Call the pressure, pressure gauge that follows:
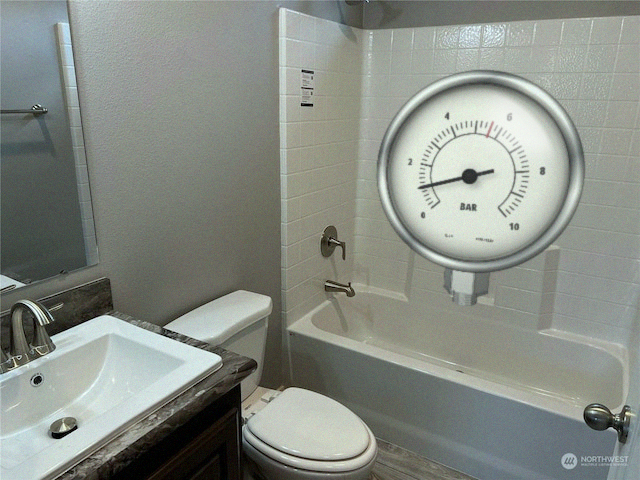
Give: 1 bar
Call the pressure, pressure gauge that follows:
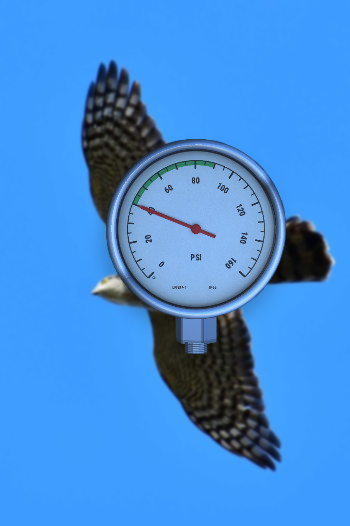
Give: 40 psi
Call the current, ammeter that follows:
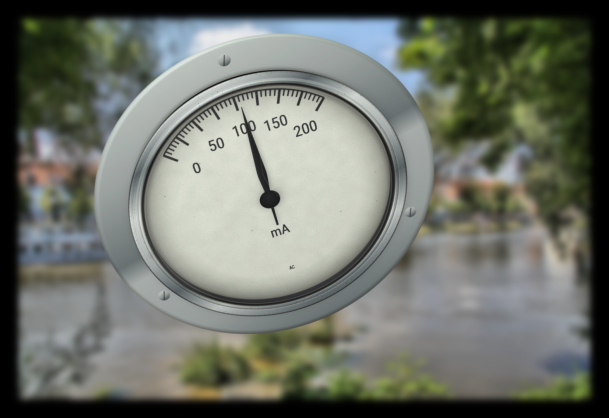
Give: 105 mA
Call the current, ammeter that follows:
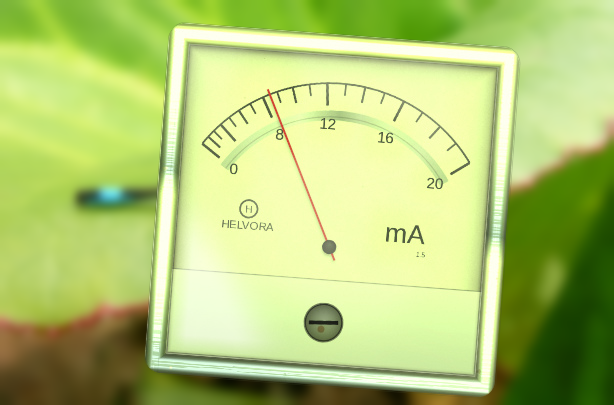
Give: 8.5 mA
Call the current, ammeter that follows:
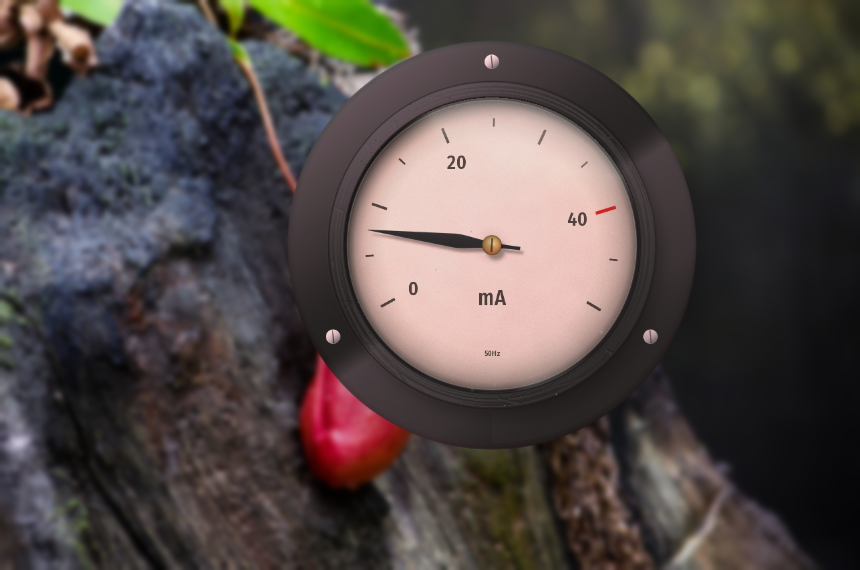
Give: 7.5 mA
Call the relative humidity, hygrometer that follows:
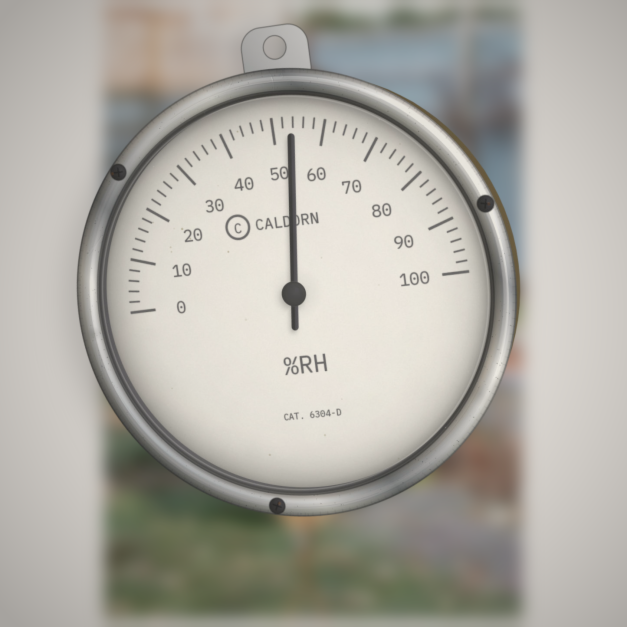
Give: 54 %
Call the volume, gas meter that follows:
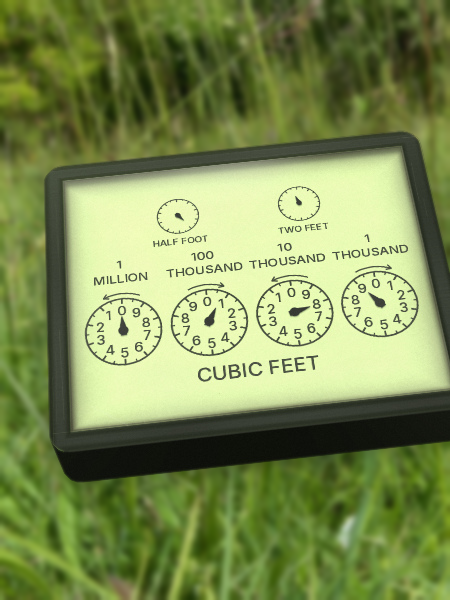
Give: 7900 ft³
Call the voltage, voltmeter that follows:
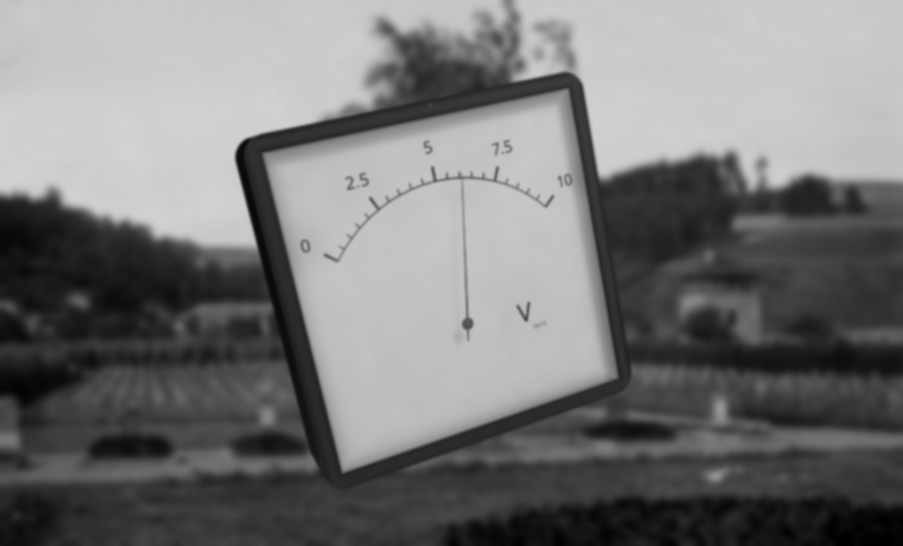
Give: 6 V
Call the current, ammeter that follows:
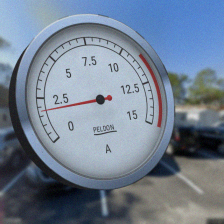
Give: 1.75 A
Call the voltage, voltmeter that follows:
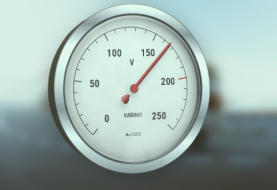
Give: 165 V
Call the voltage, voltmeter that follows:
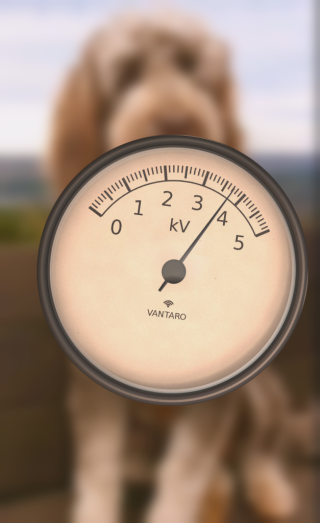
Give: 3.7 kV
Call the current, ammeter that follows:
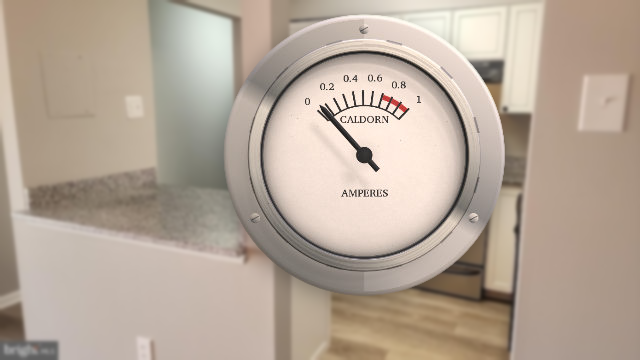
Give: 0.05 A
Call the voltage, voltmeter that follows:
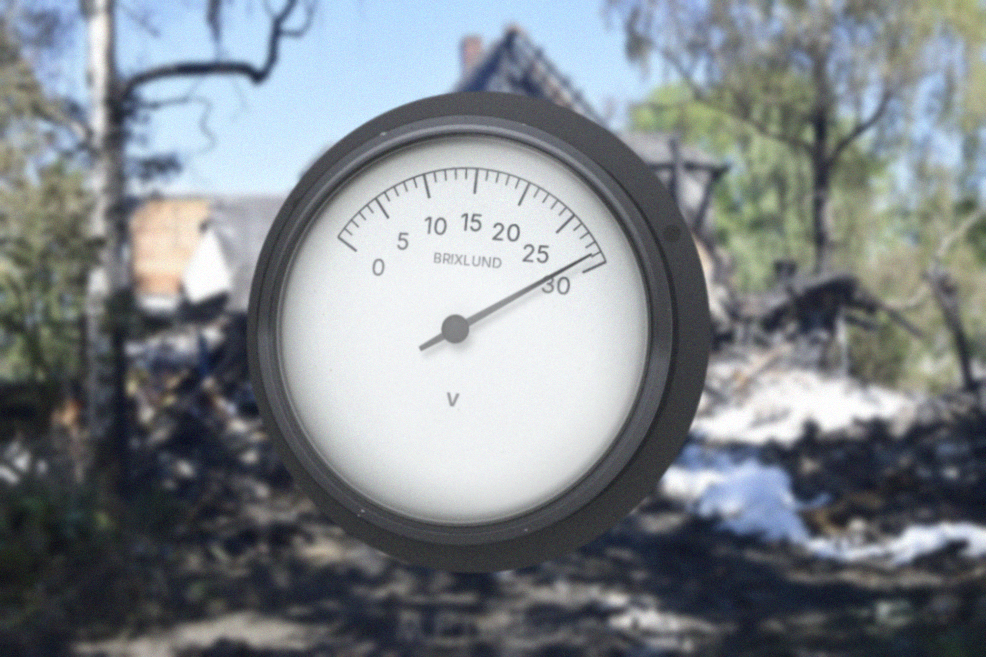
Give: 29 V
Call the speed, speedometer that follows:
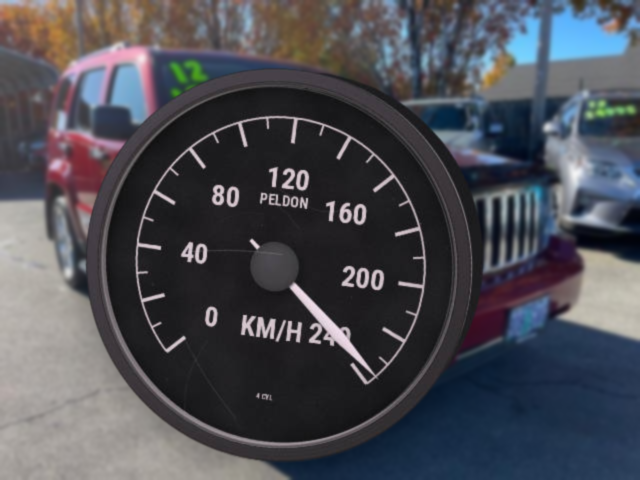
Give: 235 km/h
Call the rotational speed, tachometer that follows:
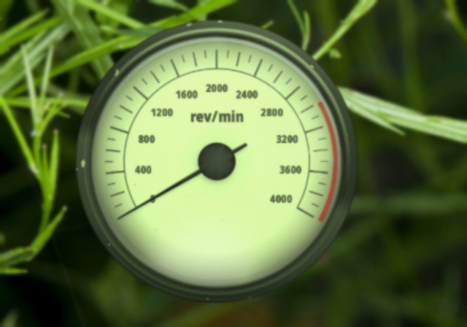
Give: 0 rpm
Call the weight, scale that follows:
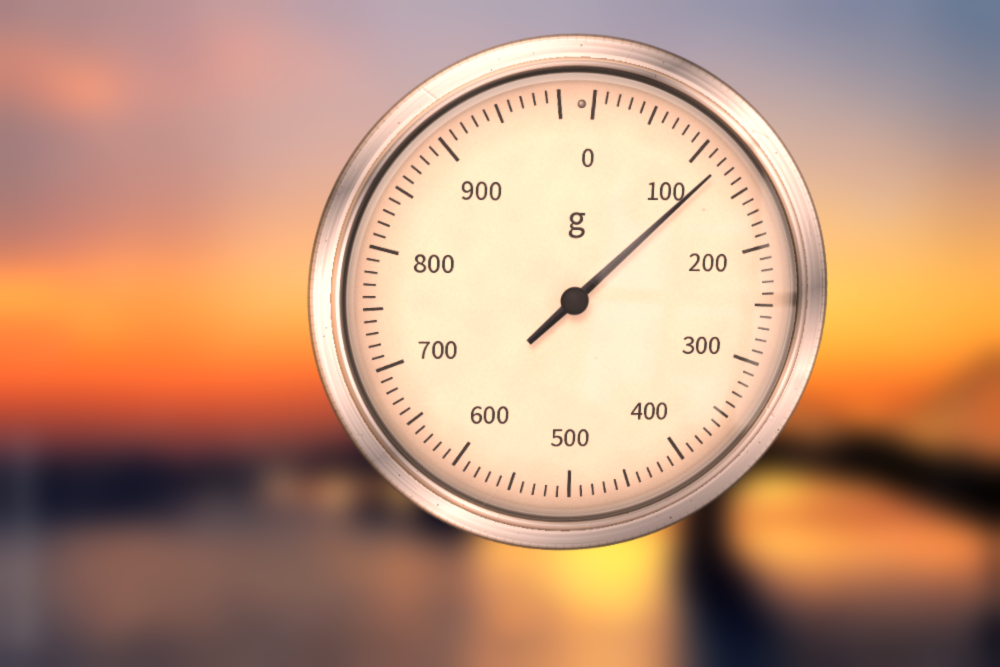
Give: 120 g
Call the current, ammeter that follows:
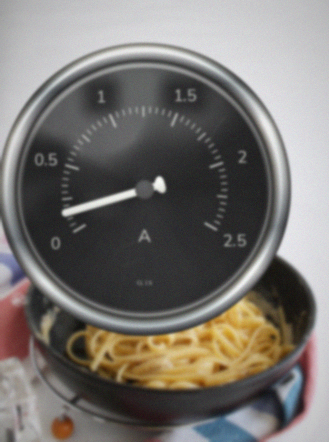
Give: 0.15 A
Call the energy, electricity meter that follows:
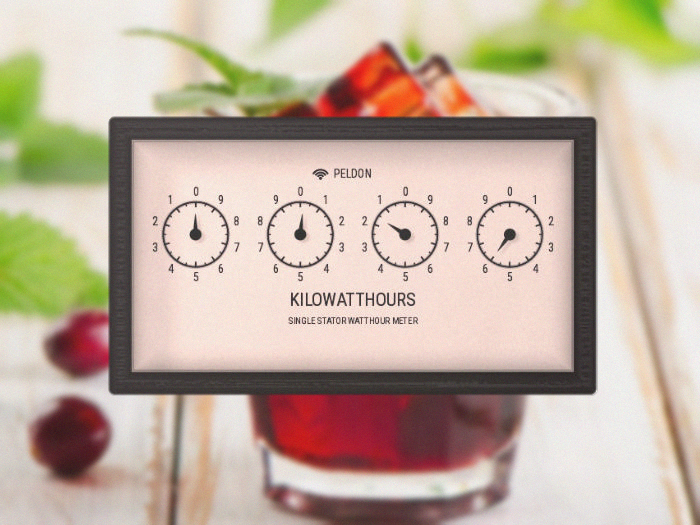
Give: 16 kWh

§ §

## Activity
Rewrite the listing above with "Call" replaced by "Read" throughout, leaving everything else unchanged, and omit the pictures from your answer.

## Solution for this task
Read the pressure, pressure gauge that follows:
Give: 1 bar
Read the pressure, pressure gauge that follows:
Give: 40 psi
Read the current, ammeter that follows:
Give: 105 mA
Read the current, ammeter that follows:
Give: 8.5 mA
Read the current, ammeter that follows:
Give: 7.5 mA
Read the relative humidity, hygrometer that follows:
Give: 54 %
Read the volume, gas meter that follows:
Give: 7900 ft³
Read the voltage, voltmeter that follows:
Give: 6 V
Read the current, ammeter that follows:
Give: 1.75 A
Read the voltage, voltmeter that follows:
Give: 165 V
Read the voltage, voltmeter that follows:
Give: 3.7 kV
Read the current, ammeter that follows:
Give: 0.05 A
Read the voltage, voltmeter that follows:
Give: 29 V
Read the speed, speedometer that follows:
Give: 235 km/h
Read the rotational speed, tachometer that follows:
Give: 0 rpm
Read the weight, scale that follows:
Give: 120 g
Read the current, ammeter that follows:
Give: 0.15 A
Read the energy, electricity meter that follows:
Give: 16 kWh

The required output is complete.